» YOUR OBJECTIVE
Copy all the lines of the data that include the word "países".

» EXERCISE MATERIALS
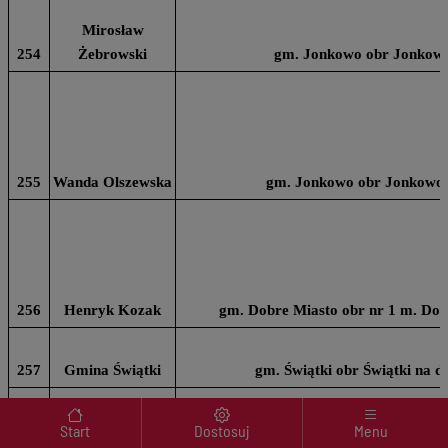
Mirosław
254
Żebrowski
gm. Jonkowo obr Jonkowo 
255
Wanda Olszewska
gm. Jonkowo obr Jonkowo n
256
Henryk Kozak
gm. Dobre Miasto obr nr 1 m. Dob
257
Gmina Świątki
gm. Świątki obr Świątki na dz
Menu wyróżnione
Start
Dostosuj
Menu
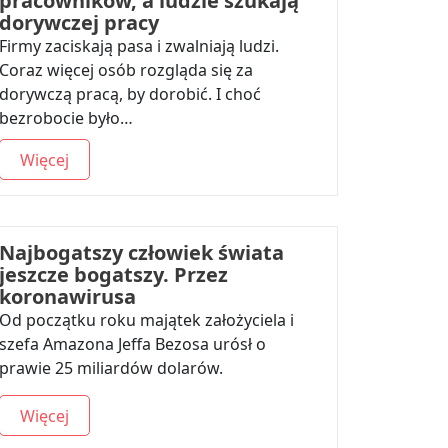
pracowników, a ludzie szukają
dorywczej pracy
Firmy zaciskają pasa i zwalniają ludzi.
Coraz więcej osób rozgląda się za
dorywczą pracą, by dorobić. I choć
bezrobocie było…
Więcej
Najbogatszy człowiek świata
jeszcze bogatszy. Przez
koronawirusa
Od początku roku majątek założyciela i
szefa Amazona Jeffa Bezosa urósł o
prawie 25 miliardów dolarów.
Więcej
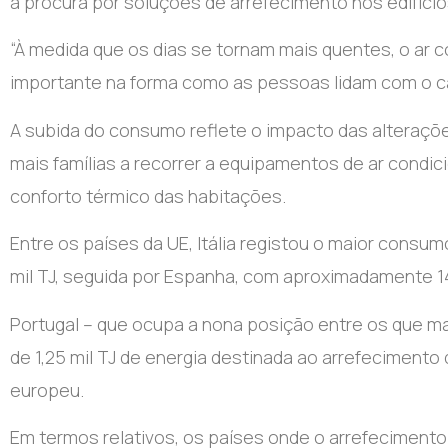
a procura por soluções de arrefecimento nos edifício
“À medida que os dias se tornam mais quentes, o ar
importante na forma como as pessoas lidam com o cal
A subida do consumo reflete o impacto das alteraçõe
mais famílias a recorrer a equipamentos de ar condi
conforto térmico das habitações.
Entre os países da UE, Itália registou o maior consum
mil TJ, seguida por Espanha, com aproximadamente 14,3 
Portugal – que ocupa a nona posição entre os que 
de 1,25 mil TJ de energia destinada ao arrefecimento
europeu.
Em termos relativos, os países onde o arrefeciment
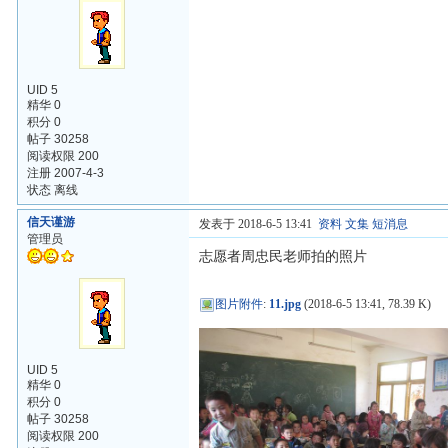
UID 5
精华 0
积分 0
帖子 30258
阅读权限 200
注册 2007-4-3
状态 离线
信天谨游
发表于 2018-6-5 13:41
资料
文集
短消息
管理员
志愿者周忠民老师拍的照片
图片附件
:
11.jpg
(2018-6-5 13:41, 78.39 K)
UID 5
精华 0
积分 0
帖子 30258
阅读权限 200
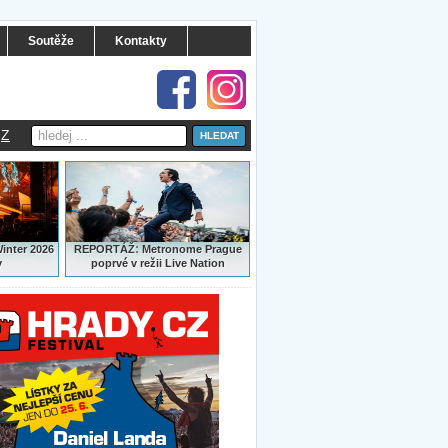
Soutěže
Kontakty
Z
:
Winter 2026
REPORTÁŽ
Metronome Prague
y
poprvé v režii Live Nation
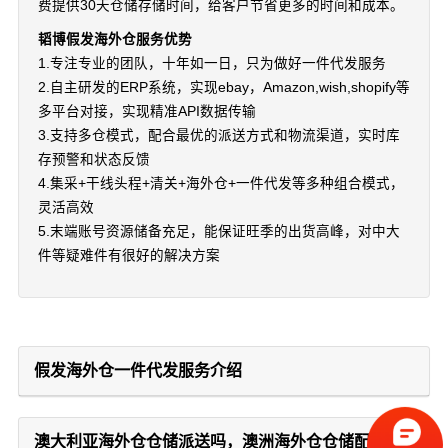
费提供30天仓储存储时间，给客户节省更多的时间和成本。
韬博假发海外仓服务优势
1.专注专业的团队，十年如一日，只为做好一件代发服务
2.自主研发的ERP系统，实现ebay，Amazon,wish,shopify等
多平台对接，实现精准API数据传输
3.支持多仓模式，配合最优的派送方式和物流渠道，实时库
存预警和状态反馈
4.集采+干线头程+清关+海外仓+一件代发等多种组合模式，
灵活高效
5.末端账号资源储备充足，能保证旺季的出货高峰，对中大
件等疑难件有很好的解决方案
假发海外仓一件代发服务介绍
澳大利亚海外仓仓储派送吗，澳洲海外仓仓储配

--

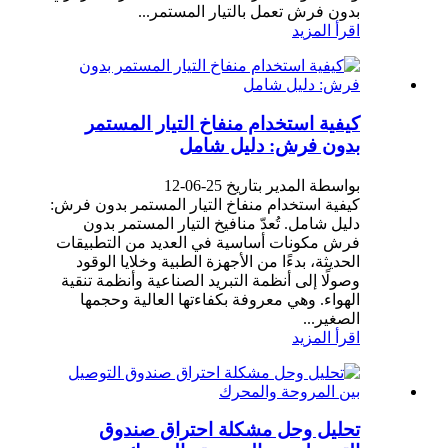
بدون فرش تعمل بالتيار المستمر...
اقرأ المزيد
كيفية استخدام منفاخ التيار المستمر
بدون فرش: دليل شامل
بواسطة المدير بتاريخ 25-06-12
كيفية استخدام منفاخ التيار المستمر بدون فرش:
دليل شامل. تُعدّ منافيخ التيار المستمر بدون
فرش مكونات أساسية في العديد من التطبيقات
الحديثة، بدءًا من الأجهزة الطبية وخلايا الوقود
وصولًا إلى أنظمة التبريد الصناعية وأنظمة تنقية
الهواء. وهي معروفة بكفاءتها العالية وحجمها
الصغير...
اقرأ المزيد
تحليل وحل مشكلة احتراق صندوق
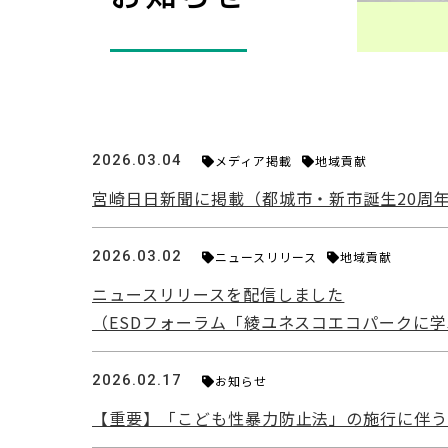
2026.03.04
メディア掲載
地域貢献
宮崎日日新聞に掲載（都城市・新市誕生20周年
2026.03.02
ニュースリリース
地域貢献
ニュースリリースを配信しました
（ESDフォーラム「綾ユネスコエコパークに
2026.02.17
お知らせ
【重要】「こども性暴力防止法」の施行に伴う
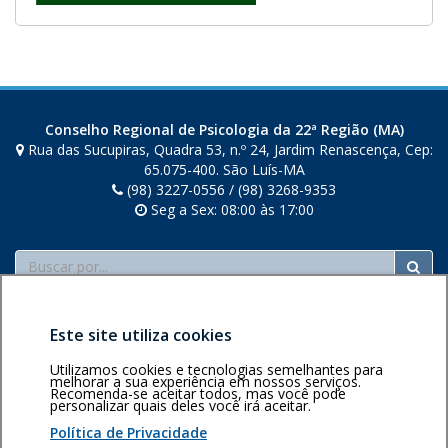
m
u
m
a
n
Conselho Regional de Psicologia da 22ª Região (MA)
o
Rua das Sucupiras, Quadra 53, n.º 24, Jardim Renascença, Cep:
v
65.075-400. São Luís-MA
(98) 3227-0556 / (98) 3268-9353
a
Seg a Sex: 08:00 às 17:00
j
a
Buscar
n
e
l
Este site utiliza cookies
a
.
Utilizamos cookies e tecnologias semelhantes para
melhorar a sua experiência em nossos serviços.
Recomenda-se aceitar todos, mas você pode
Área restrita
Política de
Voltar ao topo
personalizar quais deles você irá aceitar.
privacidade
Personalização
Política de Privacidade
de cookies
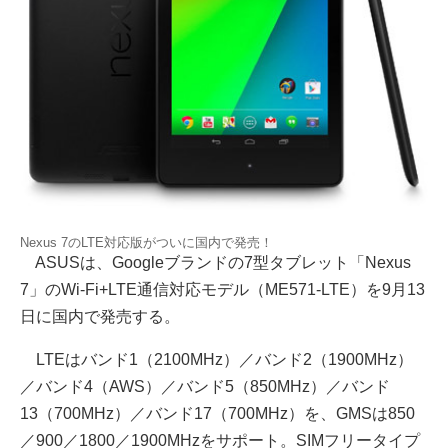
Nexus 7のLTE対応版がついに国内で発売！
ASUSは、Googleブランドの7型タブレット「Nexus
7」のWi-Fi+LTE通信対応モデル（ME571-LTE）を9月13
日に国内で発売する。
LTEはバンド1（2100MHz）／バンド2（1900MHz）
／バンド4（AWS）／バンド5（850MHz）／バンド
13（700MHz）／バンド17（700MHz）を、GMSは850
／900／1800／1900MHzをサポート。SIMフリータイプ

» TASK RESPONSE
Entre os países da UE, Itália registou o maior consum
Em termos relativos, os países onde o arrefeciment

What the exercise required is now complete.